Slate's Michelle Goldberg thinks Bill Clinton is a significant problem:
... it’s not the first mess he’s caused for his wife’s campaign. Just a couple of weeks ago, he decried “the awful legacy of the last eight years,” which sounded a lot like a condemnation of the Obama presidency -- a presidency that Hillary Clinton is doing her best to tie herself to. And in February, Clinton said that if the system is rigged, it’s because Americans “don’t have a president that’s a changemaker.”

One might attribute this repeated clumsiness to the fact that Bill Clinton is getting old.... But let’s remember that Clinton caused similar problems for Hillary in 2008. There was the time he tried to diminish Obama’s victory in South Carolina by noting that Jesse Jackson won there as well.
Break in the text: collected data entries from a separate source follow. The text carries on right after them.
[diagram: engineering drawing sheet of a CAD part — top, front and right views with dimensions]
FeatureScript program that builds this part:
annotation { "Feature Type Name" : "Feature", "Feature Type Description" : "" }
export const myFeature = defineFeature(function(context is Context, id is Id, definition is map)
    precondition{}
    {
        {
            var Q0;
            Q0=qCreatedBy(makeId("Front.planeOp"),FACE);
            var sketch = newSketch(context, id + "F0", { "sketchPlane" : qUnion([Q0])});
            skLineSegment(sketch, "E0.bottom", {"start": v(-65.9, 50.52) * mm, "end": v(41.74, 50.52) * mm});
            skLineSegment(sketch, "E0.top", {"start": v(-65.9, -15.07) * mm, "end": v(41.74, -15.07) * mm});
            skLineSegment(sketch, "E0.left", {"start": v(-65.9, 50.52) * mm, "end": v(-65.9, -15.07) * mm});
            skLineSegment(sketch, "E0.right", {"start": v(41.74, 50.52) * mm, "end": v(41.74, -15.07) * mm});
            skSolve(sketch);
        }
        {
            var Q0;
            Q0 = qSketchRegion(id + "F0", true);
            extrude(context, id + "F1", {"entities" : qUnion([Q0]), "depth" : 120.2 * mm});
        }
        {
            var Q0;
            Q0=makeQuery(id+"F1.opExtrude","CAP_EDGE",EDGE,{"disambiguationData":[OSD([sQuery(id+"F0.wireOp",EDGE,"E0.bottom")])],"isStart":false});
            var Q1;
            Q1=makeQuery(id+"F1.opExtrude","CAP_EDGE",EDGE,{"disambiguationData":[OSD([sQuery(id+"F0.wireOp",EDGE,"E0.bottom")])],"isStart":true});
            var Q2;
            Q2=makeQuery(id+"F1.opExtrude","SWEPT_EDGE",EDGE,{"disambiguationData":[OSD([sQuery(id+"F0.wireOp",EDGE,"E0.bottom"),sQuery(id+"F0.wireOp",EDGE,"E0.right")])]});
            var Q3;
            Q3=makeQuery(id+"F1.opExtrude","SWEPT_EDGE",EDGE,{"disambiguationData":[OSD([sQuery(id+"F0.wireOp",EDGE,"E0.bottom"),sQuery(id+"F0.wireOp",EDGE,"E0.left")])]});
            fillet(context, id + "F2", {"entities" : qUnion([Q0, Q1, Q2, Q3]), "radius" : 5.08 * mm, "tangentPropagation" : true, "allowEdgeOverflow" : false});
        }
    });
The time he described the idea that Obama had gotten the Iraq war right as “the biggest fairy tale I’ve ever seen.” The time -- it hurts to remember it -- when he complained that the Obama campaign “played the race card on me.”
So Bill lost it a long time ago? Maybe not:
And yet ... once Hillary had lost and Bill Clinton was supporting Obama, the sloppiness ceased and he was back to performing superbly. (Witness, for example, his celebrated speech at the 2008 Democratic convention.) It is somehow only when he is working on his wife’s behalf that he veers into sabotage.
Well, maybe that's true -- although I did find this in September 2008:
Via Ben Smith, Bill Clinton tells CNN's Larry King in an interview about his plans to help Obama win Florida:
"You know, they think that because of who I am and where my politic[al] base has traditionally been, they may want me to go sort of hustle up what Lawton Chiles used to call the 'cracker vote' there."
Ouch.

That interview took place several weeks after the convention; Clinton was explaining to King why he hadn't been campaigning much for Obama. (He said he was waiting until the Jewish holidays were over.) He didn't make a joint appearance with Obama until five days before the election.

So he was less embarrassing to Obama because he was simply less of a surrogate for Obama than for his wife -- and he could be a loose cannon for Obama as well. But yes, he was more controlled on behalf of Obama -- however, maybe that's because Obama runs a tighter campaign ship and worked out ground rules with Clinton more thoroughly. It just might be harder to do that within a marriage.

But maybe Goldberg is right about the Clintons: "Either he doesn’t want her to overtake him, or he doesn’t want her to repudiate him." On the other hand, he seems to be trying to make a case for himself, as a great president and as a political sage. He doesn't think these pronouncements make him look bad; I suspect he thinks they don't look bad for his wife.

In any case, we're going into the general election with a weak, flawed, ideologically compromised nominee who can't even instill discipline in her top surrogate. And the Republicans are going into the the general election with, alomst certainly, a grotesquely awful nominee -- Cruz if not Trump. Can we please start over, with all new candidates?